• **PROBLEM**:
Pictures stay out; print the rest of the listing below exactly as it stands.

• **EXTRACTED ENTRIES**:
[Start of Attachment]

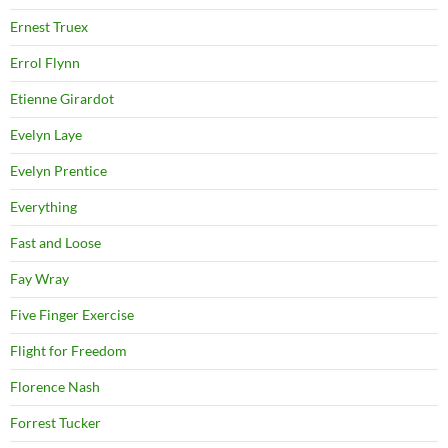
Ernest Truex
Errol Flynn
Etienne Girardot
Evelyn Laye
Evelyn Prentice
Everything
Fast and Loose
Fay Wray
Five Finger Exercise
Flight for Freedom
Florence Nash
Forrest Tucker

[End of Attachment]

• **RESPONSE**:
Ernest Truex
Errol Flynn
Etienne Girardot
Evelyn Laye
Evelyn Prentice
Everything
Fast and Loose
Fay Wray
Five Finger Exercise
Flight for Freedom
Florence Nash
Forrest Tucker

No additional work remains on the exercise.